▶ [PROVIDED TEXT]:
Postby BaltimoreChess » Mon May 26, 2025 11:33 am

Memorial Day Update!
Spent the weekend doing the below:
- some epoxy/fill work on the keel - still needs sanding
- epoxy/fill work to cover fiberglass crack repairs made at front end of centerboard trunk
- grinding out loose hull/deck sealer - there were holes/loose spots intermittently. used angle grinder and skinny cutting blades and fatter wheels (there were some "oops" along the way which I'll fix ;)
- transom work included deck/hull seam and grinding off screw heads that were either rusted in place or were spinning in their holes. The ones loose in holes were below water-line - not great.

Pics included:
- deck/hull seam work
- epoxy and hull work/sanding overall (west system 105 epoxy/205 hardener, orbital sander 50 grit)

Absolute pixel coordinate data
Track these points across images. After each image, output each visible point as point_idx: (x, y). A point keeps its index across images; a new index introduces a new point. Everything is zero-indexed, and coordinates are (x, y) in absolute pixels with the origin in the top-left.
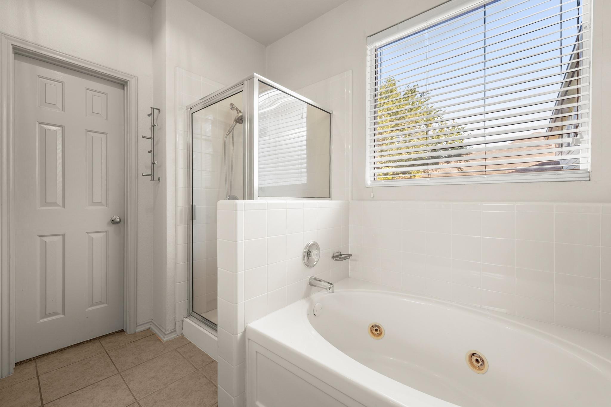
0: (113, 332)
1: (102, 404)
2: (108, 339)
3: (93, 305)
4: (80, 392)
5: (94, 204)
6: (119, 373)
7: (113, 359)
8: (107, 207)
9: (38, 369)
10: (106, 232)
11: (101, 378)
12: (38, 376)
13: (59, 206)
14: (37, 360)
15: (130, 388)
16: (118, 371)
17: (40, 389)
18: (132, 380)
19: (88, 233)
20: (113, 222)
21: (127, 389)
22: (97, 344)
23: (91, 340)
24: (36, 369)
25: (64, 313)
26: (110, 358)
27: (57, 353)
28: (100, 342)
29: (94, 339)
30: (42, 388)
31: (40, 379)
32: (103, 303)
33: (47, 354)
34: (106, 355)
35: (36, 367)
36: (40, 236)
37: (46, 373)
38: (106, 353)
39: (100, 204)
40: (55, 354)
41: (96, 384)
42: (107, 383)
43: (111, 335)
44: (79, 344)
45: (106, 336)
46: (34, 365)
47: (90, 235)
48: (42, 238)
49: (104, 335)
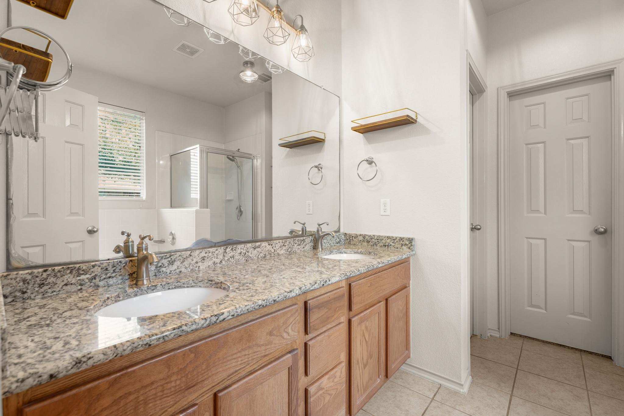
0: (599, 354)
1: (559, 400)
2: (590, 357)
3: (574, 313)
4: (546, 379)
5: (575, 211)
6: (588, 391)
7: (587, 375)
8: (589, 215)
9: (523, 345)
10: (589, 241)
11: (567, 382)
12: (522, 350)
13: (541, 213)
14: (526, 339)
15: (592, 410)
16: (587, 388)
17: (520, 358)
18: (598, 405)
19: (568, 240)
20: (597, 232)
21: (588, 408)
22: (578, 355)
23: (572, 348)
24: (523, 344)
25: (546, 310)
26: (584, 374)
27: (541, 342)
28: (581, 355)
29: (576, 349)
30: (521, 358)
31: (522, 353)
32: (585, 317)
33: (533, 339)
34: (582, 368)
35: (523, 343)
36: (527, 238)
37: (528, 351)
38: (582, 366)
39: (581, 212)
40: (539, 343)
41: (561, 384)
42: (571, 389)
43: (596, 355)
44: (561, 345)
45: (589, 353)
46: (522, 341)
47: (571, 242)
48: (529, 240)
49: (587, 351)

▶ [TASKS TO CARRY OUT]:
[A] In the boat repair post, which epoxy and hardener were used?
[B] Rewrite the boat repair post from "Spent the weekend" up to and including "I'll fix ;)", with "angle grinder" changed to "die grinder".

▶ [SOLUTIONS BELOW]:
[A] West System 105 epoxy with 205 hardener.

[B]
Spent the weekend doing the below:
- some epoxy/fill work on the keel - still needs sanding
- epoxy/fill work to cover fiberglass crack repairs made at front end of centerboard trunk
- grinding out loose hull/deck sealer - there were holes/loose spots intermittently. used die grinder and skinny cutting blades and fatter wheels (there were some "oops" along the way which I'll fix ;)